If the FA Cup is the stuff of dreams it is also, to some clubs, undeniably the stuff of survival. The Cheshire town of Macclesfield has been abuzz ever since the Third Division team drew West Ham United in this week's third round, and it only takes a visit to their stadium, the Moss Rose Ground, to know what an injection of TV cash from this match will mean.
Attempts to interview Macclesfield's top scorer, Lee Glover, in some kind of warmth and comfort being frustrated because of locked doors and a lighting failure, we ended up parking ourselves on a bench in the away dressing- room, eyeing a heap of four crumpled lager cans and two banana skins in the middle of the floor. Halifax were the last visitors and, you thought, no wonder they are bottom of the League if that's an example of their dietary habits.
Glover, of course, has known better clubs and more salubrious dressing-rooms than this, having spent eight years with Nottingham Forest after joining as a trainee straight from school, before a descent through the Nationwide's three divisions with Port Vale, Rotherham and now Macclesfield. The 31-year-old striker played for Forest in the 1991 Wembley defeat by Spurs, known ever since as the Gazza Final because of the bizarre behaviour of an overenthusiastic Paul Gascoigne, who ended up departing on a stretcher having injured himself attempting an extravagant foul.
That match, as far as Glover is concerned, was a long way from being a highlight of his time at Forest. "People always remember that final because of Gazza, but I never talk about that. We were just unfortunate to lose it in extra time. There were better things to remem-ber. Winning the semi-final 4-0 against West Ham was a great game to be involved in and altogether it was a good time at Forest under Brian Clough. The team had some great players – Roy Keane, Des Walker, Stuart Pearce, Nigel Clough.

Provided material:
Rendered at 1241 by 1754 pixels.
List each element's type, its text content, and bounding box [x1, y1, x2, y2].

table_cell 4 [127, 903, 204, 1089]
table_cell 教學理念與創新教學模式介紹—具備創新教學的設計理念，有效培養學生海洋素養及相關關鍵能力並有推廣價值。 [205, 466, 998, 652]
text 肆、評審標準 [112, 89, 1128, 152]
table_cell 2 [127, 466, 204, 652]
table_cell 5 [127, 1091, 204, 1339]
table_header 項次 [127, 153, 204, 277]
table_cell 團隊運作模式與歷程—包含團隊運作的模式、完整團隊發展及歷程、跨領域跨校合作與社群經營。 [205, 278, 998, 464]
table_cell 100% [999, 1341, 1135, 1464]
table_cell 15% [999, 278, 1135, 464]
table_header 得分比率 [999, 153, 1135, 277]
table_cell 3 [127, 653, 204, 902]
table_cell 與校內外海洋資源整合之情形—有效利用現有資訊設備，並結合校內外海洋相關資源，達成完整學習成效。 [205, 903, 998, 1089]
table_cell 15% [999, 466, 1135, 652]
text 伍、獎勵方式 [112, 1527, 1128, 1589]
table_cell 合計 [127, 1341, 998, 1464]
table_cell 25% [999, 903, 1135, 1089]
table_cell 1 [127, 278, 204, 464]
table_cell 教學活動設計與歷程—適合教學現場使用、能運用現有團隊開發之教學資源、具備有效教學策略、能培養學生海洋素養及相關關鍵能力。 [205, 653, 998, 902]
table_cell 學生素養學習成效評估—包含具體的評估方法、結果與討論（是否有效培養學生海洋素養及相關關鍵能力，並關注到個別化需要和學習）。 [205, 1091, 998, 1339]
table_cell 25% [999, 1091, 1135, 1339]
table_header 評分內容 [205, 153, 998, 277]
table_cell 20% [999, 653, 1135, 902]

Instructions:
**A.** In the Macclesfield article, condense the paragraph beginning "Glover, of course, has known better clubs" into two sentences, retaining its main facts.
**B.** List every Forest player whom Glover names as one of the team's great players in the Macclesfield article.
**C.** Write a continuation of the Macclesfield article, starting after its final sentence.

Results:
**A.** Lee Glover, a 31-year-old striker, joined Nottingham Forest as a trainee straight from school and spent eight years there before descending through the Nationwide's three divisions with Port Vale, Rotherham and Macclesfield. He played for Forest in the 1991 Wembley defeat by Spurs, known as the Gazza Final because Paul Gascoigne left on a stretcher after injuring himself while attempting an extravagant foul.

**B.**
- Roy Keane
- Des Walker
- Stuart Pearce
- Nigel Clough

**C.**
"They had a superb record for a small club. The gaffer had done a great job. Off the pitch and around the club it was a good atmosphere, the whole place was buzzing. Cloughie could get things across quickly and in plain English, whereas other managers might take a while longer. He'd do it in a sentence, leaving no doubt as to what was wanted."
Glover's time at Forest was plagued by injury. Five minutes into his Scotland Under- 21 debut he ruptured knee ligaments. "That put me out for most of the season, and after a year back I broke my tibia and fibula, then badly damaged my ankle ligaments, which was another four months out. In that time I was grateful for Brian Clough's loyalty to me and other injured players. He made sure we knew we would get a contract and would be looked after. That type of loyalty deserves repayment and I was disappointed I didn't score many goals under him."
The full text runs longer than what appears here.